Please return the records below exactly as they stand, with the pictures removed.

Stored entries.
··········
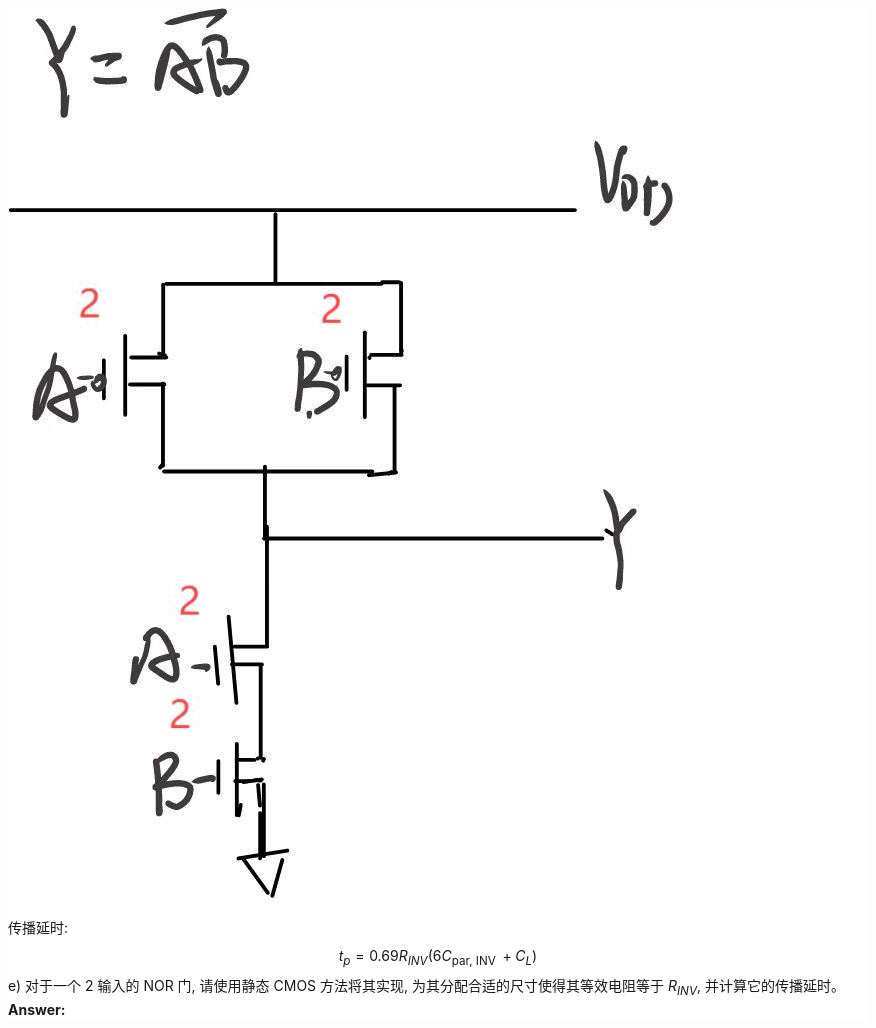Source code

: ![](./answer/22_1.jpg)

传播延时: $$t_{p}=0.69 R_{INV}(6C_{\text {par, INV }}+ C_{L})$$
e) 对于一个 2 输入的 NOR 门, 请使用静态 CMOS 方法将其实现, 为其分配合适的尺寸使得其等效电阻等于 $R_{I N V}$, 并计算它的传播延时。
**Answer:**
··········
Response.
Source code

: ![](./answer/22_1.jpg)

传播延时: $$t_{p}=0.69 R_{INV}(6C_{\text {par, INV }}+ C_{L})$$
e) 对于一个 2 输入的 NOR 门, 请使用静态 CMOS 方法将其实现, 为其分配合适的尺寸使得其等效电阻等于 $R_{I N V}$, 并计算它的传播延时。
**Answer:**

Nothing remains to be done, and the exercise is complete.